Prison chaplains reach out to inmates that have children and want to send gifts to them for Christmas. Once the preferred gifts are listed, Prison Fellowship will reach out to churches around the country that run toy drives. From there, the organization will distribute the gifts, sometimes with specialized cards.

"We read these notes and they're like, 'Merry Christmas, sweetie, I love you so much. I miss you. I know I'll see you soon. And don't forget to brush your teeth every night,'" Ackerman said.

Angel Tree
Volunteer Lisa Wrona (left) of Hagerstown, Maryland, helps Kameron Bolton, 7, of Martinsburg, West Virginia, select gifts for his family during Prison Fellowship's Angel Tree event for children of the incarcerated on December 19, 2021, at Hub City Vineyard church in Hagerstown. The Prison Fellowship's Angel Tree is expected to deliver gifts to about 300,000 kids nationwide this year. AP Photo/Steve Ruark

Angel Tree, Florida-based photographer Kevin Almestica said, helped strengthen a bond with his mother, who died when he was young.

"When I got that gift, it kind of restored that hope that my mom still loved me," he said.

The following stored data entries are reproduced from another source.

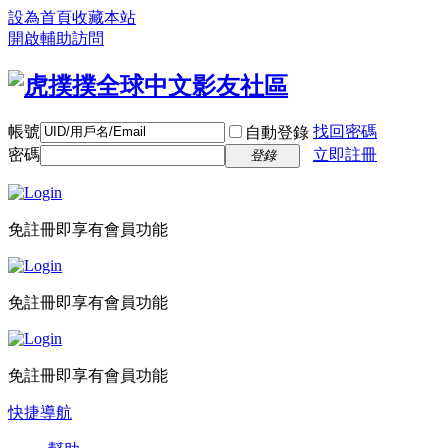
設為首頁
收藏本站
開啟輔助訪問
帳號
找回密碼
自動登錄
密碼
立即註冊
登錄
免註冊即享有會員功能
免註冊即享有會員功能
免註冊即享有會員功能
快捷導航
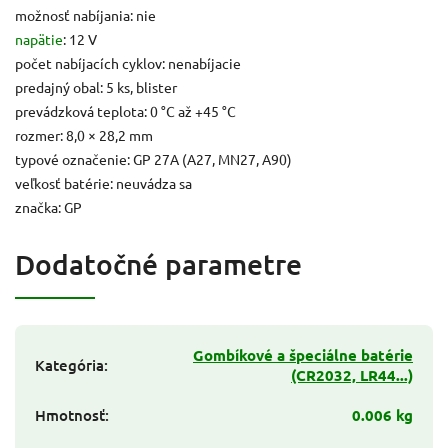
možnosť nabíjania: nie
napätie
: 12 V
počet nabíjacích cyklov: nenabíjacie
predajný obal: 5 ks, blister
prevádzková teplota: 0 °C až +45 °C
rozmer: 8,0 × 28,2 mm
typové označenie: GP 27A (A27, MN27, A90)
veľkosť batérie: neuvádza sa
značka: GP
Dodatočné parametre
Gombíkové a špeciálne batérie
Kategória
:
(CR2032, LR44...)
Hmotnosť
:
0.006 kg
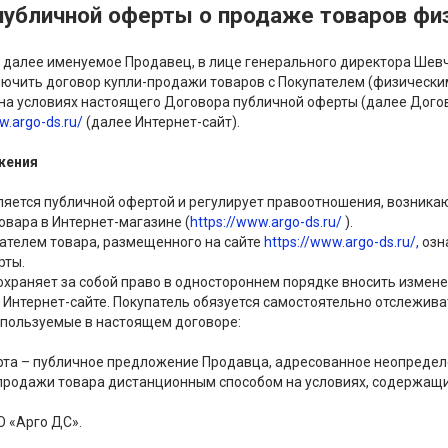
публичной оферты о продаже товаров фи
 далее именуемое Продавец, в лице генерального директора Ше
ючить договор купли-продажи товаров с Покупателем (физически
на условиях настоящего Договора публичной оферты (далее Догов
w.argo-ds.ru/
(далее Интернет-сайт).
жения
вляется публичной офертой и регулирует правоотношения, возник
овара в Интернет-магазине (
https://www.argo-ds.ru/
).
упателем товара, размещенного на сайте
https://www.argo-ds.ru/,
озн
рты.
сохраняет за собой право в одностороннем порядке вносить измен
 Интернет-сайте. Покупатель обязуется самостоятельно отслежива
используемые в настоящем договоре:
та – публичное предложение Продавца, адресованное неопредел
продажи товара дистанционным способом на условиях, содержащи
 «Арго ДС».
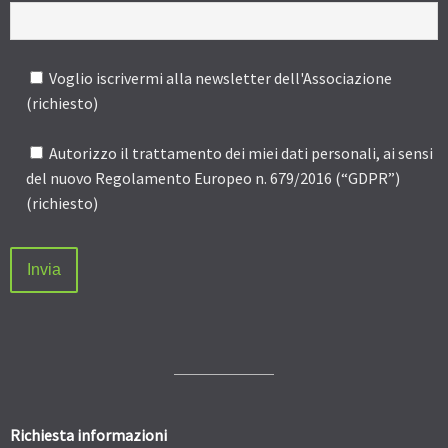
Voglio iscrivermi alla newsletter dell'Associazione
(richiesto)
Autorizzo il trattamento dei miei dati personali, ai sensi
del nuovo Regolamento Europeo n. 679/2016 (“GDPR”)
(richiesto)
Richiesta informazioni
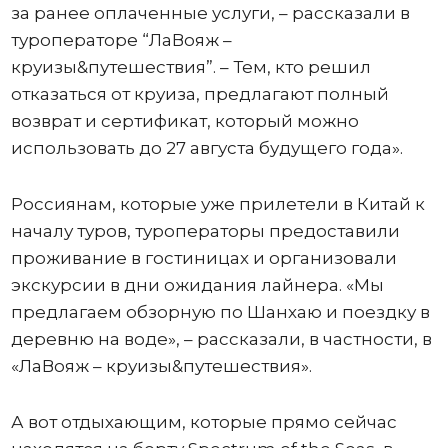
за ранее оплаченные услуги, – рассказали в
туроператоре “ЛаВояж –
круизы&путешествия”. – Тем, кто решил
отказаться от круиза, предлагают полный
возврат и сертификат, который можно
использовать до 27 августа будущего года».
Россиянам, которые уже прилетели в Китай к
началу туров, туроператоры предоставили
проживание в гостиницах и организовали
экскурсии в дни ожидания лайнера. «Мы
предлагаем обзорную по Шанхаю и поездку в
деревню на воде», – рассказали, в частности, в
«ЛаВояж – круизы&путешествия».
А вот отдыхающим, которые прямо сейчас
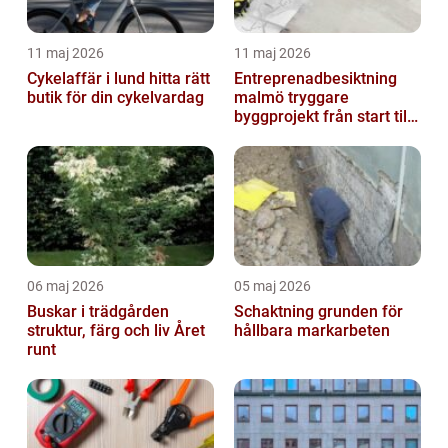
11 maj 2026
11 maj 2026
Cykelaffär i lund hitta rätt
Entreprenadbesiktning
butik för din cykelvardag
malmö tryggare
byggprojekt från start till
mål
06 maj 2026
05 maj 2026
Buskar i trädgården
Schaktning grunden för
struktur, färg och liv Året
hållbara markarbeten
runt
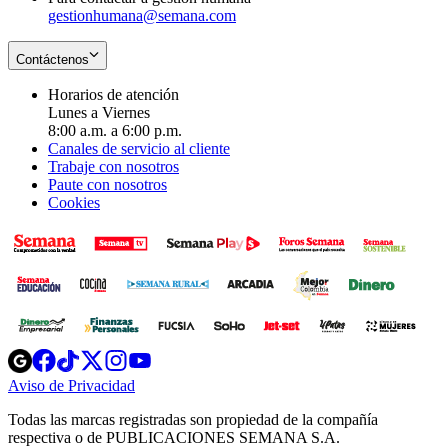
gestionhumana@semana.com
Contáctenos
Horarios de atención
Lunes a Viernes
8:00 a.m. a 6:00 p.m.
Canales de servicio al cliente
Trabaje con nosotros
Paute con nosotros
Cookies
Opens
Opens
Opens
Opens
Opens
in
in
in
in
in
Aviso de Privacidad
Opens
new
new
new
new
new
in
window
window
window
window
window
Todas las marcas registradas son propiedad de la compañía
new
respectiva o de PUBLICACIONES SEMANA S.A.
window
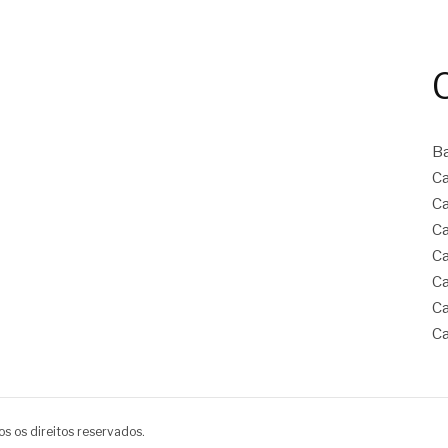
B
Ca
Ca
Ca
Ca
Ca
Ca
Ca
s os direitos reservados.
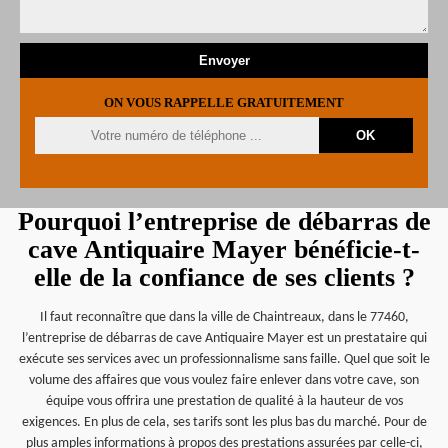
ON VOUS RAPPELLE GRATUITEMENT
Pourquoi l’entreprise de débarras de
cave Antiquaire Mayer bénéficie-t-
elle de la confiance de ses clients ?
Il faut reconnaître que dans la ville de Chaintreaux, dans le 77460,
l’entreprise de débarras de cave Antiquaire Mayer est un prestataire qui
exécute ses services avec un professionnalisme sans faille. Quel que soit le
volume des affaires que vous voulez faire enlever dans votre cave, son
équipe vous offrira une prestation de qualité à la hauteur de vos
exigences. En plus de cela, ses tarifs sont les plus bas du marché. Pour de
plus amples informations à propos des prestations assurées par celle-ci,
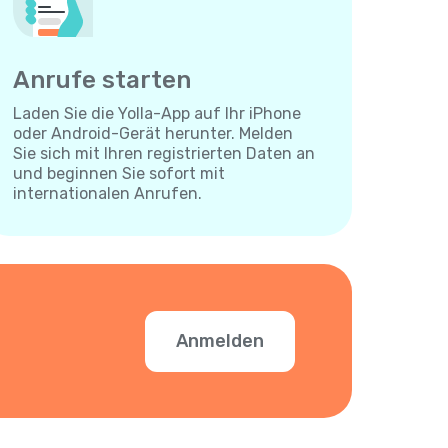
Anrufe starten
Laden Sie die Yolla-App auf Ihr iPhone
oder Android-Gerät herunter. Melden
Sie sich mit Ihren registrierten Daten an
und beginnen Sie sofort mit
internationalen Anrufen.
Anmelden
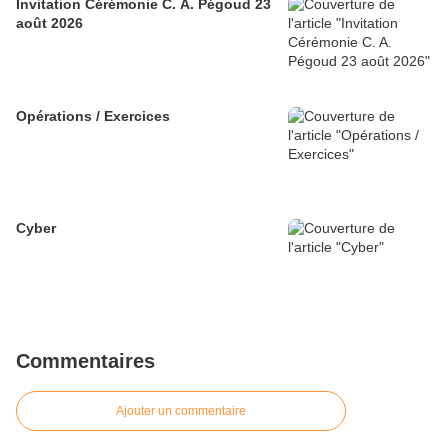
Invitation Cérémonie C. A. Pégoud 23
août 2026
Opérations / Exercices
Cyber
Commentaires
Ajouter un commentaire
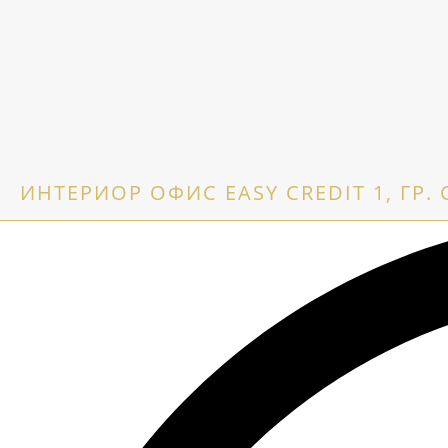
ИНТЕРИОР ОФИС EASY CREDIT 1, ГР.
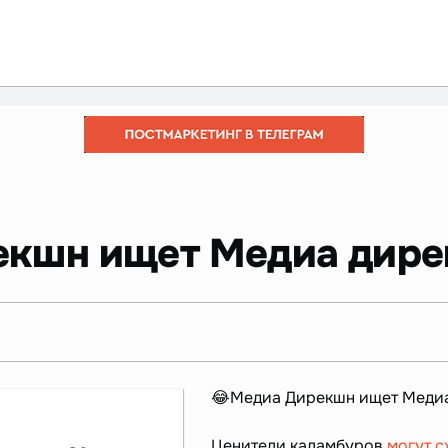
екшн ищет Медиа дире
😂Медиа Дирекшн ищет Медиа
Ценители каламбуров
могут с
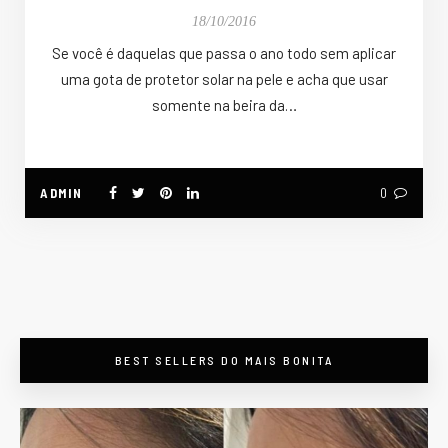
18/10/2016
Se você é daquelas que passa o ano todo sem aplicar
uma gota de protetor solar na pele e acha que usar
somente na beira da…
ADMIN
0
BEST SELLERS DO MAIS BONITA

His mom didn't want him to grow up in the foster care system and asked a woman who was volunteering with Prison Fellowship to raise him, Almestica said.

Today, Almestica sponsors kids in the program so they can also get presents.

Kids also get children's Bibles and can sign up for Christian summer camps.

The program can be crucial for parents, said Johnna Hose, who has volunteered for Angel Tree since her release from prison in 2010.

"While I was incarcerated, it was a great feeling knowing that my kids...knew that they weren't alone, knowing that there is this inspiration and learning about God," said Hose, who works for a drug addiction treatment center in California.

Her children received presents through her local church and attended summer camp.

"Any kid wants to know that their parent is thinking about them at Christmas time," she said.

Jessica Lopez-Hermantin recalls wondering whether she would ever speak to her father again after he went to prison. Angel Tree gifts were "an affirmation of my dad's love, my dad's constant thinking of me," she said.

But the 33-year-old says the presents should be part of a larger effort by incarcerated parents to have a relationship with their children. In her case, her dad—who now works for Prison Fellowship—would tell her Bible stories during prison visits; talk to her about school, boys, sports and music; take interest in the books she was reading; and remember some classmates' names.

"Little things like that...make the difference," she said. "The Angel Tree gift is just the icing on the cake."

The Associated Press contributed to this report.